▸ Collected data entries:
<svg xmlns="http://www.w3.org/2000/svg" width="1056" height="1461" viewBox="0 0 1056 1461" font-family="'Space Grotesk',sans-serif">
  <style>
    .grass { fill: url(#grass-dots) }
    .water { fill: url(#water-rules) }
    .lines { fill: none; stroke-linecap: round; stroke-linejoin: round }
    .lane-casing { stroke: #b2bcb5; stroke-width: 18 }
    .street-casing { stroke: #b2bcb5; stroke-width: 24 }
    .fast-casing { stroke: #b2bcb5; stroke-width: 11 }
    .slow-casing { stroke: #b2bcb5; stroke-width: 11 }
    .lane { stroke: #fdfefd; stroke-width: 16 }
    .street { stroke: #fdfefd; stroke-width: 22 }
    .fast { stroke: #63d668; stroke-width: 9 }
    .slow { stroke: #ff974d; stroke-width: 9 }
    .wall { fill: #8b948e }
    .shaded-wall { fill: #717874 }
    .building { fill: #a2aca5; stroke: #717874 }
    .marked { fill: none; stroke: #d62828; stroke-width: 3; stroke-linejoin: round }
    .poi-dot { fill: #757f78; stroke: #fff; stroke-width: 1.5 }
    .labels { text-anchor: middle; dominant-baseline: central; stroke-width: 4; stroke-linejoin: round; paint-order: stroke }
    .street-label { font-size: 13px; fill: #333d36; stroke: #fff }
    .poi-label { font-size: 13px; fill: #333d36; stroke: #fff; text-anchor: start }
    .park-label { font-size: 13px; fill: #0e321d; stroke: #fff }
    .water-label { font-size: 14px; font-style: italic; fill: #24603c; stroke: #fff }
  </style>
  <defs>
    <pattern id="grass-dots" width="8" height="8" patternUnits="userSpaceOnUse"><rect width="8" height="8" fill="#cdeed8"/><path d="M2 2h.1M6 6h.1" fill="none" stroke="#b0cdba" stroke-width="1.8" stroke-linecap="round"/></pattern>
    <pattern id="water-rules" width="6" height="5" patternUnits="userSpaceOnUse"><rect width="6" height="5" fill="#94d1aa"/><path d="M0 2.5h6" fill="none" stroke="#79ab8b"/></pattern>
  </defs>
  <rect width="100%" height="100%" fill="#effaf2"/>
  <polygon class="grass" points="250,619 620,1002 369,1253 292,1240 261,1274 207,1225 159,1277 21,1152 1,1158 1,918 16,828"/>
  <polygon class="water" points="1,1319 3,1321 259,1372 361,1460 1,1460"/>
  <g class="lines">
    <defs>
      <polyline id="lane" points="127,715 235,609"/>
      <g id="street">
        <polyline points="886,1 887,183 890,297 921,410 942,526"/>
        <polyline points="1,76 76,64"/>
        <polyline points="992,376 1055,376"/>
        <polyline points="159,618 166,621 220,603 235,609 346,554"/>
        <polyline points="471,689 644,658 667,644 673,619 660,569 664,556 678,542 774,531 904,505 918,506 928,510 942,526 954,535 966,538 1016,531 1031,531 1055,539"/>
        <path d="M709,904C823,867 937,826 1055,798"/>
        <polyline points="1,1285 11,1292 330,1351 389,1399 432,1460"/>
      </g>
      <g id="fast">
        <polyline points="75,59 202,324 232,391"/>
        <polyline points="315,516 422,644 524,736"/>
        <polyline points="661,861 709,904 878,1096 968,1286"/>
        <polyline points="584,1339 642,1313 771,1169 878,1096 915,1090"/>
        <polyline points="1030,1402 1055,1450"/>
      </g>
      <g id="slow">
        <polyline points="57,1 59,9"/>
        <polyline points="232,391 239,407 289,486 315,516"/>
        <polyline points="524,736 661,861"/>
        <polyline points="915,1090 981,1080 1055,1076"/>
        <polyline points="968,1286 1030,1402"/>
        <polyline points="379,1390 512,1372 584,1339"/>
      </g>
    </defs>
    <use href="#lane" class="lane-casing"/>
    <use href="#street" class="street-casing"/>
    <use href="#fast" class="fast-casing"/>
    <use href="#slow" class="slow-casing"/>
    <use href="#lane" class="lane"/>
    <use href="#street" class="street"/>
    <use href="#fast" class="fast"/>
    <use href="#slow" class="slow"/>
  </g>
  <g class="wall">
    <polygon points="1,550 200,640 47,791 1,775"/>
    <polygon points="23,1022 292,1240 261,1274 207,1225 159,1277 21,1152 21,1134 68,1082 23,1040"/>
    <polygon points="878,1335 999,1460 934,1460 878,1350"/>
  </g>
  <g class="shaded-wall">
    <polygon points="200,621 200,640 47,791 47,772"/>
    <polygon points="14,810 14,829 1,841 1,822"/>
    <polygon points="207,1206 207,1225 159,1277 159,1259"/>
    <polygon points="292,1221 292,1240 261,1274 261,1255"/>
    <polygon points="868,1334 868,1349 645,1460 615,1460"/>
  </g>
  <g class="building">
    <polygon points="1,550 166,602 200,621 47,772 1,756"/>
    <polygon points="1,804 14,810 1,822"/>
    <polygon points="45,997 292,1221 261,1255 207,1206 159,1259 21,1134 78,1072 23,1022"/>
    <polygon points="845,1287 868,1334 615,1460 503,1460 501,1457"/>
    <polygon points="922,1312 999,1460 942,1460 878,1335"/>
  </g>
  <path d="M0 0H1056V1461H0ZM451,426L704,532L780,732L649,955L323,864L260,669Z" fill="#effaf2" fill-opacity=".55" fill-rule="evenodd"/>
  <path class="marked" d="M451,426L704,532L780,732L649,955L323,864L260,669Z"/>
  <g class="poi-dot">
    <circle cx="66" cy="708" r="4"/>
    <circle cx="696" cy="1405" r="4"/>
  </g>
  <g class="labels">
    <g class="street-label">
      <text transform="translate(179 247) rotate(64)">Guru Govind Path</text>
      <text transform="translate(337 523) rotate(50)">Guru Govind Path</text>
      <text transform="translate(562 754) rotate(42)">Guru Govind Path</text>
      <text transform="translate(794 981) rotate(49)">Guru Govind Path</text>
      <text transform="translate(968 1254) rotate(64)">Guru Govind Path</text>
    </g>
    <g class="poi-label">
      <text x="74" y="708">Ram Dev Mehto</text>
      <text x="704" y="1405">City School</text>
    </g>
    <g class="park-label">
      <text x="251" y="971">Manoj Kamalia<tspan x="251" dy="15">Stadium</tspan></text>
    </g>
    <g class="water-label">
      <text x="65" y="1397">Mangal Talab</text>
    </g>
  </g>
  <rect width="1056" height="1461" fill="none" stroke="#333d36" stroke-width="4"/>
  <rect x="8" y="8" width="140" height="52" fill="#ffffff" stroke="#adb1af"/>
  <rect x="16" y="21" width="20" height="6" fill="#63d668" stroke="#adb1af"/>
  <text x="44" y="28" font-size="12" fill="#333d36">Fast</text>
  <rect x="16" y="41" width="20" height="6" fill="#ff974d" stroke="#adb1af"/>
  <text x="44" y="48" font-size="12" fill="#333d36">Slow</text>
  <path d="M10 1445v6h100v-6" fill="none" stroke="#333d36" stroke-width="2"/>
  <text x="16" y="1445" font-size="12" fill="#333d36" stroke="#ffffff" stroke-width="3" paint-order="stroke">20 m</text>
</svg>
--
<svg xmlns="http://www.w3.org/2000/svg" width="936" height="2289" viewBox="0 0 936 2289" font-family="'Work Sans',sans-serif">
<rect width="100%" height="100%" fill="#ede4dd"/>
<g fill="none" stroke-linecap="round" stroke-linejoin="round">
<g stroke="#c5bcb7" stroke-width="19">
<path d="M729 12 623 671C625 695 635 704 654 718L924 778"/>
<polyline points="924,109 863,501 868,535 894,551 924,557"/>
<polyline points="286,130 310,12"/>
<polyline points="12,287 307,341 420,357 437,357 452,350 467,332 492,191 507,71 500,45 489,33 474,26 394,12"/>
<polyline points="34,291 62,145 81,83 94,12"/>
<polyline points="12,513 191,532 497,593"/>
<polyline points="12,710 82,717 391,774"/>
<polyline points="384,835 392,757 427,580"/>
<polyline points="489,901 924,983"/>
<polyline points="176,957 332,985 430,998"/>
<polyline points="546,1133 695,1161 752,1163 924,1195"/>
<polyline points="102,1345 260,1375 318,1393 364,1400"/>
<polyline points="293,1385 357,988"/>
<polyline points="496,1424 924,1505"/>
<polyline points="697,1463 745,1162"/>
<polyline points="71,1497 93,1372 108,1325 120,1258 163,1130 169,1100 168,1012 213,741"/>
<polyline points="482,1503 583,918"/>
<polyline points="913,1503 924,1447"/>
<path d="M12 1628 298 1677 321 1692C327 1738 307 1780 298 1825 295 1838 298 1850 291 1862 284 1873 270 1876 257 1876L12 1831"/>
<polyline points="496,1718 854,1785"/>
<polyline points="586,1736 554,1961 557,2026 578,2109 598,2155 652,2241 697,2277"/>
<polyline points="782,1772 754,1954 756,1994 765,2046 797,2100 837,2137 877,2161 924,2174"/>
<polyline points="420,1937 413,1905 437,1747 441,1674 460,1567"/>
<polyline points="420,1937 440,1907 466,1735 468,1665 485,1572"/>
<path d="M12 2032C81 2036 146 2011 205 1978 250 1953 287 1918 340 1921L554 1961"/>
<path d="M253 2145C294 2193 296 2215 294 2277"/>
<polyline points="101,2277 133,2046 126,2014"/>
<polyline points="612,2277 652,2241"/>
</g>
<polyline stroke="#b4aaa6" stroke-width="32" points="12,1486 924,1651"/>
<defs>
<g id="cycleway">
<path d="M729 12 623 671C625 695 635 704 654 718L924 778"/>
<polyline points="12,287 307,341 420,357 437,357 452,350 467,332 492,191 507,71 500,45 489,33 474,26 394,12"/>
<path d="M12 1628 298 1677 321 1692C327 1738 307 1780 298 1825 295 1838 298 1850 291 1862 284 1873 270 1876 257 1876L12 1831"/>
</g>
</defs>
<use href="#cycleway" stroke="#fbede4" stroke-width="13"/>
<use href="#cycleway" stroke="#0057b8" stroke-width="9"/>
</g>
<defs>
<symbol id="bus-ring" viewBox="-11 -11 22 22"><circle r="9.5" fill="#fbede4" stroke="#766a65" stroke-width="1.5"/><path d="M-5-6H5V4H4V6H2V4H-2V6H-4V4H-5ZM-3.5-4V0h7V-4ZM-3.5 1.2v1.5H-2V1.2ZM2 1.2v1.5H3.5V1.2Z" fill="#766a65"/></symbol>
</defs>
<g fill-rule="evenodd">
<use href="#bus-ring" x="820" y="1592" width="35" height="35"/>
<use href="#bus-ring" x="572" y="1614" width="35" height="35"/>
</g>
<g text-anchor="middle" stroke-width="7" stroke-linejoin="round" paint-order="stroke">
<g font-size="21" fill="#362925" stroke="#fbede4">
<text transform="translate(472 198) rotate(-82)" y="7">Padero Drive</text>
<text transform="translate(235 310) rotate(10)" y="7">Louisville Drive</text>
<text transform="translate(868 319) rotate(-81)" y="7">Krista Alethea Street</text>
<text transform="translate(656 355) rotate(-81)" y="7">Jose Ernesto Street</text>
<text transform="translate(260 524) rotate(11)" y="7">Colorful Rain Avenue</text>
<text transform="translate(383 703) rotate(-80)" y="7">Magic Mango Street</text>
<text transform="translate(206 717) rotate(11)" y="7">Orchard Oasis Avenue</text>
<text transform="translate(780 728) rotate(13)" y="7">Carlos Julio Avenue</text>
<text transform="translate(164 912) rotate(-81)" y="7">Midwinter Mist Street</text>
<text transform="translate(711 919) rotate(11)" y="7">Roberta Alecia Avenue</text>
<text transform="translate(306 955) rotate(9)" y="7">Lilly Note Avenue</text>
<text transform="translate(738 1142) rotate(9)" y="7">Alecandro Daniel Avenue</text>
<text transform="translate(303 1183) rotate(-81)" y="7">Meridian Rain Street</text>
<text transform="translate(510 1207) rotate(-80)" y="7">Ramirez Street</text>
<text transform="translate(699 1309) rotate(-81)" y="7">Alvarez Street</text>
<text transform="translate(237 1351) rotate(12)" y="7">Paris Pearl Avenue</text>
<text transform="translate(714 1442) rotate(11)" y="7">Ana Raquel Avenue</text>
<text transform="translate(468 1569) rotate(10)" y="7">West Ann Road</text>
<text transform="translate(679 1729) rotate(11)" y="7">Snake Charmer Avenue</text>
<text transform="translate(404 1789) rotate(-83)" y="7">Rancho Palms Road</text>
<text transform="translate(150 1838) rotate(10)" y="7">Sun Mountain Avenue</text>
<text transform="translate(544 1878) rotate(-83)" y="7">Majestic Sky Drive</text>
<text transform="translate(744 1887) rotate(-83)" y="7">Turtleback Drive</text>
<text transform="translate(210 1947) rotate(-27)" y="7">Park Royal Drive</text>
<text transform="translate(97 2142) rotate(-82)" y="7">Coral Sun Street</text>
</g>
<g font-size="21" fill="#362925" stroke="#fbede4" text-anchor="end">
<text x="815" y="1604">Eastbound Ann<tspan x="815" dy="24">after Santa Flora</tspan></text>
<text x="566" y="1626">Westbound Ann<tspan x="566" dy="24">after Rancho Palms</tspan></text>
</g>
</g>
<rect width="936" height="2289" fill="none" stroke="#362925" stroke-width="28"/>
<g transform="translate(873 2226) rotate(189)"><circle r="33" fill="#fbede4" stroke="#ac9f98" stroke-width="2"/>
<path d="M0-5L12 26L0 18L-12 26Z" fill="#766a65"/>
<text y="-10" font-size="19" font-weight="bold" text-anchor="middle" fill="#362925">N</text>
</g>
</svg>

▸ Work to complete: Check each line above for the word "lines" and copy every line that has it.

▸ Exercise answer:
    .lines { fill: none; stroke-linecap: round; stroke-linejoin: round }
  <g class="lines">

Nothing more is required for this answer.